Dataset entries:
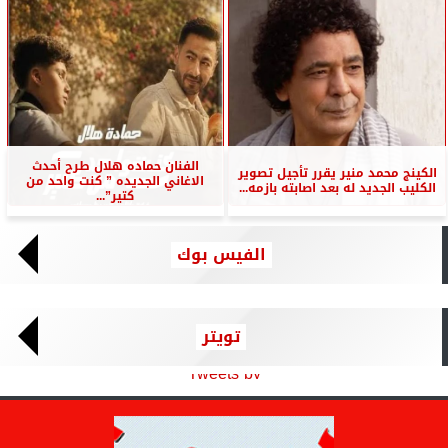
الفنان حماده هلال طرح أحدث
الكينج محمد منير يقرر تأجيل تصوير
الاغاني الجديده ” كنت واحد من
الكليب الجديد له بعد اصابته بازمه...
كتير”...
الفيس بوك
تويتر
Tweets by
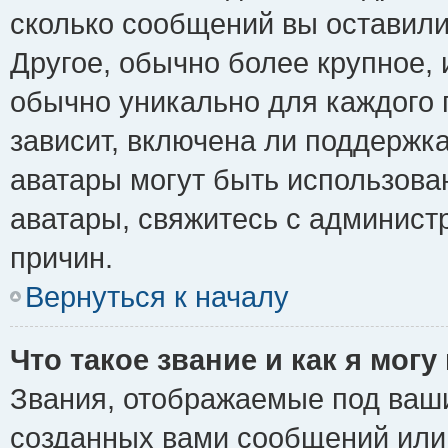
сколько сообщений вы оставили
Другое, обычно более крупное, 
обычно уникально для каждого 
зависит, включена ли поддержка 
аватары могут быть использова
аватары, свяжитесь с админис
причин.
Вернуться к началу
Что такое звание и как я могу
Звания, отображаемые под ваш
созданных вами сообщений ил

TASK STATEMENT: Print each of the records above exactly as written, leaving no picture in the copy.

REPLY TO THE EXERCISE:
الفنان حماده هلال طرح أحدث
الكينج محمد منير يقرر تأجيل تصوير
الاغاني الجديده ” كنت واحد من
الكليب الجديد له بعد اصابته بازمه...
كتير”...
الفيس بوك
تويتر
Tweets by
сколько сообщений вы оставили
Другое, обычно более крупное, 
обычно уникально для каждого 
зависит, включена ли поддержка 
аватары могут быть использова
аватары, свяжитесь с админис
причин.
Вернуться к началу
Что такое звание и как я могу
Звания, отображаемые под ваш
созданных вами сообщений ил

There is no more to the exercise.